Frontiers of Fright (Quick Book Review)

I do have a more than passing acquaintance with one of the authors included within this anthology, presented by Denver Horror Collective, edited by A.E. Santana. And I’m considering joining the Denver Horror Collective. (Horror falls under the “speculative” label I like to use when people ask me what I write.) This may not be my most objective review of a book ever.

Smudge on my copy courtesy of Chapman’s Black Jack Cherry frozen yogurt – read books while holding ice cream cones at own peril

However, part of the reason I am considering seeing if I can join the Denver Horror Collective (despite being almost 1000 miles away from Denver as the crow flies – or snake squiggles) is because I was really impressed when I read through this consistently entertaining anthology recently. While of course, there were a few stories which did not work quite as well for me as the others, there are several stories included in this anthology which made a lingering impression – and I must give a special shout out to both the anthology editor and author Hannah Birss of “Swarm,” for recognizing that horror does not always need to include the supernatural as we generally think of it today, sometimes nature is itself sufficiently awesome, sometimes nature is supernatural. (“Swarm” is a story about a Rocky Mountain locust swarm, and this locust has long been somewhat fascinating to me. The Rocky Mountain locust are considered now extinct, but I am not convinced we will never see locusts again in North America. If the Rocky Mountain locust is extinct, then it seems to me that means there is a locust-sized gap waiting to be filled. And insects go through generations – and thus evolve – faster than we do.)

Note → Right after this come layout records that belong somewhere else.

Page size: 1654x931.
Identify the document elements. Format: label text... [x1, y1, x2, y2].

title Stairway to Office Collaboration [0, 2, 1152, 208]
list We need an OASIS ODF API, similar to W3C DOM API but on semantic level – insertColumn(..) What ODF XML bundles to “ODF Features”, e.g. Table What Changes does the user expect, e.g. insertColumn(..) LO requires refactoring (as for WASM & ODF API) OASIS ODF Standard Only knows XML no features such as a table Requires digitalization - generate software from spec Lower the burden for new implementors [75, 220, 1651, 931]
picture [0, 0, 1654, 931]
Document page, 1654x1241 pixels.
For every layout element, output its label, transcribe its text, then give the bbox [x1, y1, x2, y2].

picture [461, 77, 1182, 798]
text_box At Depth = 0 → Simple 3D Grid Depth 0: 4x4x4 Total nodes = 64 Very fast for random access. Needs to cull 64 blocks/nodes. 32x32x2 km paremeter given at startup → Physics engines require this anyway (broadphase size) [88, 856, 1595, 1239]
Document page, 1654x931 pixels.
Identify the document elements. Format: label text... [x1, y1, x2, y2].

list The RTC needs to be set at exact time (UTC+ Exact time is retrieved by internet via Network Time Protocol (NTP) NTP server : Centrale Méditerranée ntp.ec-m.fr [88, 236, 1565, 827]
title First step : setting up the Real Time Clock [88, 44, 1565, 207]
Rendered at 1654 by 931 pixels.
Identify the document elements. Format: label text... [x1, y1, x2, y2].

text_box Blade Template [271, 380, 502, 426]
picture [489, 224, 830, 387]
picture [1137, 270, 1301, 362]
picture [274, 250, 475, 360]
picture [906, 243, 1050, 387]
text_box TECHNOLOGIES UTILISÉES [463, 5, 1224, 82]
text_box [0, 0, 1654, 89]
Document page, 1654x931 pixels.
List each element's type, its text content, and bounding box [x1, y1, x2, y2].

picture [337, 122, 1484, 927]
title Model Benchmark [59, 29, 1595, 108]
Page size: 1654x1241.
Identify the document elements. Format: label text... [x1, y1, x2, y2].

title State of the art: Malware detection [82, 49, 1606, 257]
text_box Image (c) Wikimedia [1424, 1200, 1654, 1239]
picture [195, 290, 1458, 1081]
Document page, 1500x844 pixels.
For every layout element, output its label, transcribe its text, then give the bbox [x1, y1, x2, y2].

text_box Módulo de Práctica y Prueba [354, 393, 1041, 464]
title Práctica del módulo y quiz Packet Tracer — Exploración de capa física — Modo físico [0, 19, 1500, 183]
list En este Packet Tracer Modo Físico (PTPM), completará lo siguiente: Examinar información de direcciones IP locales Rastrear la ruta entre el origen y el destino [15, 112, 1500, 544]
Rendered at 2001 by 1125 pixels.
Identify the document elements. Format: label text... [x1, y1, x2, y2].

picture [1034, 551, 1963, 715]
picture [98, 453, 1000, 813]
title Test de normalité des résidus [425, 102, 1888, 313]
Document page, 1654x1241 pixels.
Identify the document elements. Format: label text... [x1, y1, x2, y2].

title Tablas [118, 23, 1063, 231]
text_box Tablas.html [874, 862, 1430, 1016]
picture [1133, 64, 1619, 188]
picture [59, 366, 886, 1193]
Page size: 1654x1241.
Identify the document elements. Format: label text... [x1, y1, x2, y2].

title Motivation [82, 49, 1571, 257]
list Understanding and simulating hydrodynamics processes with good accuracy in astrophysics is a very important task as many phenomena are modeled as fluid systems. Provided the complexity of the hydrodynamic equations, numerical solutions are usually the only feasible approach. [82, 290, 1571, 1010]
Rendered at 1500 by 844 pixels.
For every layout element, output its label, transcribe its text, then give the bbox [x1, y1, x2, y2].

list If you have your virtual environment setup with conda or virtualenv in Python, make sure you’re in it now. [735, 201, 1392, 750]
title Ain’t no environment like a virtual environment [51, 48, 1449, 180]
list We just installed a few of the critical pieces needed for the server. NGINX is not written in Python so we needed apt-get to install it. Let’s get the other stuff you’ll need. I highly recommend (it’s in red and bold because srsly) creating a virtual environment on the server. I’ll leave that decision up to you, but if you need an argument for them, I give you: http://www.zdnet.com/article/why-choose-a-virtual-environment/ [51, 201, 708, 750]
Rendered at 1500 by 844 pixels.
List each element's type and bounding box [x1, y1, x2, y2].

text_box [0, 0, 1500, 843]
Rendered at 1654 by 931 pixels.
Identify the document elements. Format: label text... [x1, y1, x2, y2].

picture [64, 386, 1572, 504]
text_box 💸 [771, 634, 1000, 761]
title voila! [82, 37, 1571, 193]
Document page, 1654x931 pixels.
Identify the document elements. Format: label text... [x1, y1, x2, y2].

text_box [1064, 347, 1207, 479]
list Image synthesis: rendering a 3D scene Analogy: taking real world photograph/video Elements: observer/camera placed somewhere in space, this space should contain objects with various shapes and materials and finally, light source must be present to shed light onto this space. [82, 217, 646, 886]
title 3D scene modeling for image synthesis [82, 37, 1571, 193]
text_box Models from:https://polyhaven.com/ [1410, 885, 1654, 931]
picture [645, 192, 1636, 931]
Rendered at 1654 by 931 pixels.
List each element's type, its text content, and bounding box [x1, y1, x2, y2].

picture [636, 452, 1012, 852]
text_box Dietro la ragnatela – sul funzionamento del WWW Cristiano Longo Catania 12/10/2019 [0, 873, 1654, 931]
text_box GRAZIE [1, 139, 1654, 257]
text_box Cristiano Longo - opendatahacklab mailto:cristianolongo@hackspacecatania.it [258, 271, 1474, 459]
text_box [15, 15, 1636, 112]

There are seventeen other short stories in this well-presented, roughly 250-page long anthology of horror stories set in America’s southwest, from authors working today. I happily swooped right through the collection over only a few days. There are vampires and ghosts, and some of them are hard to see at first, which is fun. There is a certain amount of gore in a few of the stories, but nothing I found particularly hard to stomach. While this anthology was released last year, I recommend it as a possible scary read for you this year, as we approach the spooky season.